Clayton Hall had wanted to know if he could bring this Demarkian person up to talk to her and the rest of the women about what had happened on the day of the storm. That was how Zhondra thought of it: what had happened on the day of the storm. Thinking about it any other way made her feel sick. She had heard that David Sandler was bringing this Demarkian to North Carolina. She even knew who he was. There had been a profile of him in Vanity Fair, which she still read, mostly secretly, in the bathroom. It was one of the few times Vanity Fair had ever done a profile without the subject’s cooperation, and Zhondra had found it an interesting piece. Zhondra had no idea what kind of mental attitude it took to want to look into crimes and solve them. Even simple acts of stealing bewildered her beyond belief. Trying to think about what had happened on the day of the hurricane blanked her out completely. Zhondra was not a sentimental woman. She wasn’t particularly fond of children, and she sometimes loathed infants, who seemed to have been designed to make their mothers’ lives impossible. Children were a trap. She had said it often, in the days when she was still speaking and teaching, before she opened the camp. Children are patriarchy’s most lethal weapon. She only allowed them at the camp because their mothers insisted on bringing them, and lately it had begun to be considered antifeminist not to allow them. Even so, Zhondra had never wanted a child, and surely not one as small and helpless and pliant as Tiffany had been.

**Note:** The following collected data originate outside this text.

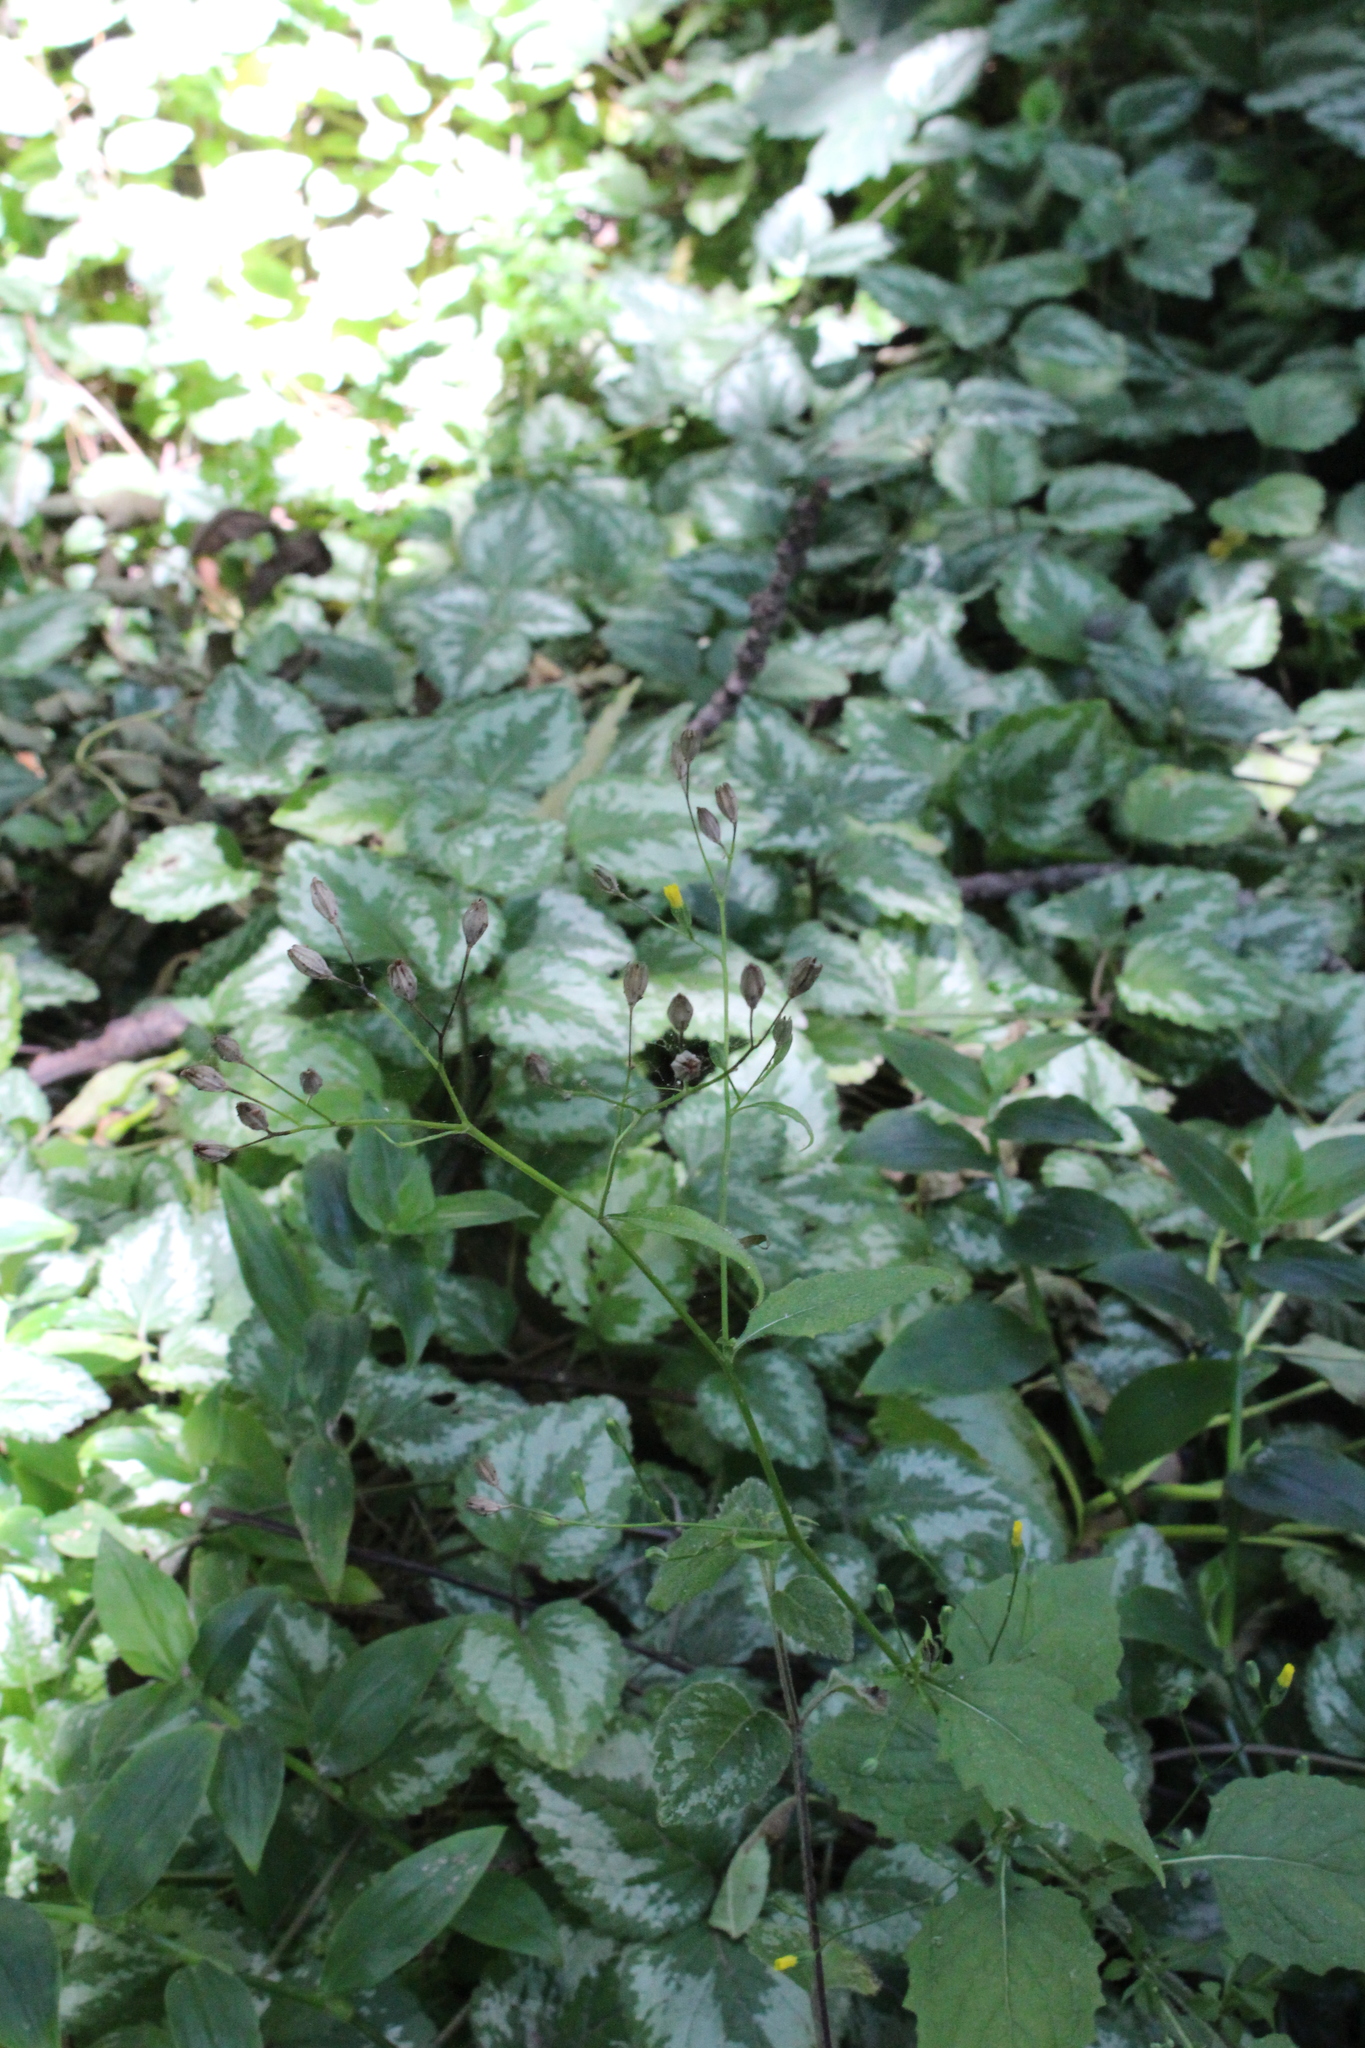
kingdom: Plantae
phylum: Tracheophyta
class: Magnoliopsida
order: Asterales
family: Asteraceae
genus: Lapsana
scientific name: Lapsana communis
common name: Nipplewort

Clayton wanted to bring Gregor Demarkian up here. Zhondra was glad to have them both, and anybody else directly connected to a law enforcement agency, instead of those reporters who had camped out in town. Clayton and Demarkian wanted to question the women who had been taking part in the goddess ritual—well, Zhondra was perfectly happy about that, too. Zhondra knew all the theories behind goddess worship: reclaiming the sacredness of the body; repairing our relationship with nature and the earth; reempowering the spirituality of women. Zhondra thought it was all bunk. If you wanted to give up religion, you should give it up. You should walk right out on it, just like Zhondra had walked out on Judaism. Inventing religions that had never existed and pretending that they came from the beginning of time made no sense to her at all.